### Problem details:
Word for word, give the entries back.
------------------------------
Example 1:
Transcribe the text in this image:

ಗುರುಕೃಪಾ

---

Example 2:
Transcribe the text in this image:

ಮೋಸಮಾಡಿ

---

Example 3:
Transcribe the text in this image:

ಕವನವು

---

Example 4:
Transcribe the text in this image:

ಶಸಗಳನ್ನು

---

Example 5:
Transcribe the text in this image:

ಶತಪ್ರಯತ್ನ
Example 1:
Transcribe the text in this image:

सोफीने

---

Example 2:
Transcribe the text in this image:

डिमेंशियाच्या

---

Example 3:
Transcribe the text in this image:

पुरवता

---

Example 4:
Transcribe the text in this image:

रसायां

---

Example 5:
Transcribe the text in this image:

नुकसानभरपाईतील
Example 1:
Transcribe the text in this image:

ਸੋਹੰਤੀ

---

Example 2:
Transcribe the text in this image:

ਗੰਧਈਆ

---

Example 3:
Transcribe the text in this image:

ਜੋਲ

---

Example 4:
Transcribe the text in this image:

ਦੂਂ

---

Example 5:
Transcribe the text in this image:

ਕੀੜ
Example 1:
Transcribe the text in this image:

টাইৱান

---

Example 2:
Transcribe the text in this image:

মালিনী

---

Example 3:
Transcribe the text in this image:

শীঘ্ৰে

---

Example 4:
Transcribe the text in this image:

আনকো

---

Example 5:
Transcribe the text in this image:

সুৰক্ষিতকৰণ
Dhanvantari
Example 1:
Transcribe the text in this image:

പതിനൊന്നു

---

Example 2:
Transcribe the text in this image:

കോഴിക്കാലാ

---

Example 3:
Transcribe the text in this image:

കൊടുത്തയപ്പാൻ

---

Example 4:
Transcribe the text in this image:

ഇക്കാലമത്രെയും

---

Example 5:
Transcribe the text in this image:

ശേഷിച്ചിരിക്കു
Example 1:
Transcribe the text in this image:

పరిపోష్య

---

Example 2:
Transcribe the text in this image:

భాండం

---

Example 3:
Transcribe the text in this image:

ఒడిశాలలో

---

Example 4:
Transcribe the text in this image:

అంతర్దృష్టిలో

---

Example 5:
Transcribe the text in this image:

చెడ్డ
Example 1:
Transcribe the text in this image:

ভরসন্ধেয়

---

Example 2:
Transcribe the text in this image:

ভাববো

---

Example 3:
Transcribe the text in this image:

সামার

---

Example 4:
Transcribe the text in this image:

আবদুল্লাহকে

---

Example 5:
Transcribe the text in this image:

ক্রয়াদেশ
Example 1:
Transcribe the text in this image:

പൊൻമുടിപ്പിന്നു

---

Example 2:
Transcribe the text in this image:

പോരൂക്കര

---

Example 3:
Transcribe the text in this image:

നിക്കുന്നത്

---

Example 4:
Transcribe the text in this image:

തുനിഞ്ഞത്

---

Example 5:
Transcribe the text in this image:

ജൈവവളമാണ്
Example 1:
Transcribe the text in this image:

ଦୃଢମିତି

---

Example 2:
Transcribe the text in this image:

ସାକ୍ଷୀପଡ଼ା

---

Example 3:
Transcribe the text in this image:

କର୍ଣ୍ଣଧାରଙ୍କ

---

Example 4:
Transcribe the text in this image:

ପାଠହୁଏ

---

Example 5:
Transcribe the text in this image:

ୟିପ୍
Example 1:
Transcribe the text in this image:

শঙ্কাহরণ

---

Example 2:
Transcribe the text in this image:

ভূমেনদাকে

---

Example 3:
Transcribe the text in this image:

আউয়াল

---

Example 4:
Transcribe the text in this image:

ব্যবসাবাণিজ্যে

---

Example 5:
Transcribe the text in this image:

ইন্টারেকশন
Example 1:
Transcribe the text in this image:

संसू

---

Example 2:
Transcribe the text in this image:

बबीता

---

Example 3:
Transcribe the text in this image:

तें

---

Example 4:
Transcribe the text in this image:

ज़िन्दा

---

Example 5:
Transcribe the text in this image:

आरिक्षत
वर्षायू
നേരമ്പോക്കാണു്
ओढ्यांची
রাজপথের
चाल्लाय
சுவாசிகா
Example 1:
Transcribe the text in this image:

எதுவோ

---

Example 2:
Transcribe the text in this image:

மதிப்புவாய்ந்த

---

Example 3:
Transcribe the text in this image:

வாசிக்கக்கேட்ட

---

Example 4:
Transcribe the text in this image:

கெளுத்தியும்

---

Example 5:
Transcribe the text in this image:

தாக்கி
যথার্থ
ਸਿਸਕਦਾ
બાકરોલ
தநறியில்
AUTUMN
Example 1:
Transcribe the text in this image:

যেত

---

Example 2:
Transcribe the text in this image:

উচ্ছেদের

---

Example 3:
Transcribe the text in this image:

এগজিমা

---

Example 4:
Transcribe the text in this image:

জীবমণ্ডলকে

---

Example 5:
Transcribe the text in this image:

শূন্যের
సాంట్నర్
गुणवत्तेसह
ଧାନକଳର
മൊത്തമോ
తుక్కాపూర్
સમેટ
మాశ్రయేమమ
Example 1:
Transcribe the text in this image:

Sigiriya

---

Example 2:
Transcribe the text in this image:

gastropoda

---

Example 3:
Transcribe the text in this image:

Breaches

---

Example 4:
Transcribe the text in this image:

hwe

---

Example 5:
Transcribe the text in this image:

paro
------------------------------
### Reply to the task:
Example 1:
Transcribe the text in this image:

ಗುರುಕೃಪಾ

---

Example 2:
Transcribe the text in this image:

ಮೋಸಮಾಡಿ

---

Example 3:
Transcribe the text in this image:

ಕವನವು

---

Example 4:
Transcribe the text in this image:

ಶಸಗಳನ್ನು

---

Example 5:
Transcribe the text in this image:

ಶತಪ್ರಯತ್ನ
Example 1:
Transcribe the text in this image:

सोफीने

---

Example 2:
Transcribe the text in this image:

डिमेंशियाच्या

---

Example 3:
Transcribe the text in this image:

पुरवता

---

Example 4:
Transcribe the text in this image:

रसायां

---

Example 5:
Transcribe the text in this image:

नुकसानभरपाईतील
Example 1:
Transcribe the text in this image:

ਸੋਹੰਤੀ

---

Example 2:
Transcribe the text in this image:

ਗੰਧਈਆ

---

Example 3:
Transcribe the text in this image:

ਜੋਲ

---

Example 4:
Transcribe the text in this image:

ਦੂਂ

---

Example 5:
Transcribe the text in this image:

ਕੀੜ
Example 1:
Transcribe the text in this image:

টাইৱান

---

Example 2:
Transcribe the text in this image:

মালিনী

---

Example 3:
Transcribe the text in this image:

শীঘ্ৰে

---

Example 4:
Transcribe the text in this image:

আনকো

---

Example 5:
Transcribe the text in this image:

সুৰক্ষিতকৰণ
Dhanvantari
Example 1:
Transcribe the text in this image:

പതിനൊന്നു

---

Example 2:
Transcribe the text in this image:

കോഴിക്കാലാ

---

Example 3:
Transcribe the text in this image:

കൊടുത്തയപ്പാൻ

---

Example 4:
Transcribe the text in this image:

ഇക്കാലമത്രെയും

---

Example 5:
Transcribe the text in this image:

ശേഷിച്ചിരിക്കു
Example 1:
Transcribe the text in this image:

పరిపోష్య

---

Example 2:
Transcribe the text in this image:

భాండం

---

Example 3:
Transcribe the text in this image:

ఒడిశాలలో

---

Example 4:
Transcribe the text in this image:

అంతర్దృష్టిలో

---

Example 5:
Transcribe the text in this image:

చెడ్డ
Example 1:
Transcribe the text in this image:

ভরসন্ধেয়

---

Example 2:
Transcribe the text in this image:

ভাববো

---

Example 3:
Transcribe the text in this image:

সামার

---

Example 4:
Transcribe the text in this image:

আবদুল্লাহকে

---

Example 5:
Transcribe the text in this image:

ক্রয়াদেশ
Example 1:
Transcribe the text in this image:

പൊൻമുടിപ്പിന്നു

---

Example 2:
Transcribe the text in this image:

പോരൂക്കര

---

Example 3:
Transcribe the text in this image:

നിക്കുന്നത്

---

Example 4:
Transcribe the text in this image:

തുനിഞ്ഞത്

---

Example 5:
Transcribe the text in this image:

ജൈവവളമാണ്
Example 1:
Transcribe the text in this image:

ଦୃଢମିତି

---

Example 2:
Transcribe the text in this image:

ସାକ୍ଷୀପଡ଼ା

---

Example 3:
Transcribe the text in this image:

କର୍ଣ୍ଣଧାରଙ୍କ

---

Example 4:
Transcribe the text in this image:

ପାଠହୁଏ

---

Example 5:
Transcribe the text in this image:

ୟିପ୍
Example 1:
Transcribe the text in this image:

শঙ্কাহরণ

---

Example 2:
Transcribe the text in this image:

ভূমেনদাকে

---

Example 3:
Transcribe the text in this image:

আউয়াল

---

Example 4:
Transcribe the text in this image:

ব্যবসাবাণিজ্যে

---

Example 5:
Transcribe the text in this image:

ইন্টারেকশন
Example 1:
Transcribe the text in this image:

संसू

---

Example 2:
Transcribe the text in this image:

बबीता

---

Example 3:
Transcribe the text in this image:

तें

---

Example 4:
Transcribe the text in this image:

ज़िन्दा

---

Example 5:
Transcribe the text in this image:

आरिक्षत
वर्षायू
നേരമ്പോക്കാണു്
ओढ्यांची
রাজপথের
चाल्लाय
சுவாசிகா
Example 1:
Transcribe the text in this image:

எதுவோ

---

Example 2:
Transcribe the text in this image:

மதிப்புவாய்ந்த

---

Example 3:
Transcribe the text in this image:

வாசிக்கக்கேட்ட

---

Example 4:
Transcribe the text in this image:

கெளுத்தியும்

---

Example 5:
Transcribe the text in this image:

தாக்கி
যথার্থ
ਸਿਸਕਦਾ
બાકરોલ
தநறியில்
AUTUMN
Example 1:
Transcribe the text in this image:

যেত

---

Example 2:
Transcribe the text in this image:

উচ্ছেদের

---

Example 3:
Transcribe the text in this image:

এগজিমা

---

Example 4:
Transcribe the text in this image:

জীবমণ্ডলকে

---

Example 5:
Transcribe the text in this image:

শূন্যের
సాంట్నర్
गुणवत्तेसह
ଧାନକଳର
മൊത്തമോ
తుక్కాపూర్
સમેટ
మాశ్రయేమమ
Example 1:
Transcribe the text in this image:

Sigiriya

---

Example 2:
Transcribe the text in this image:

gastropoda

---

Example 3:
Transcribe the text in this image:

Breaches

---

Example 4:
Transcribe the text in this image:

hwe

---

Example 5:
Transcribe the text in this image:

paro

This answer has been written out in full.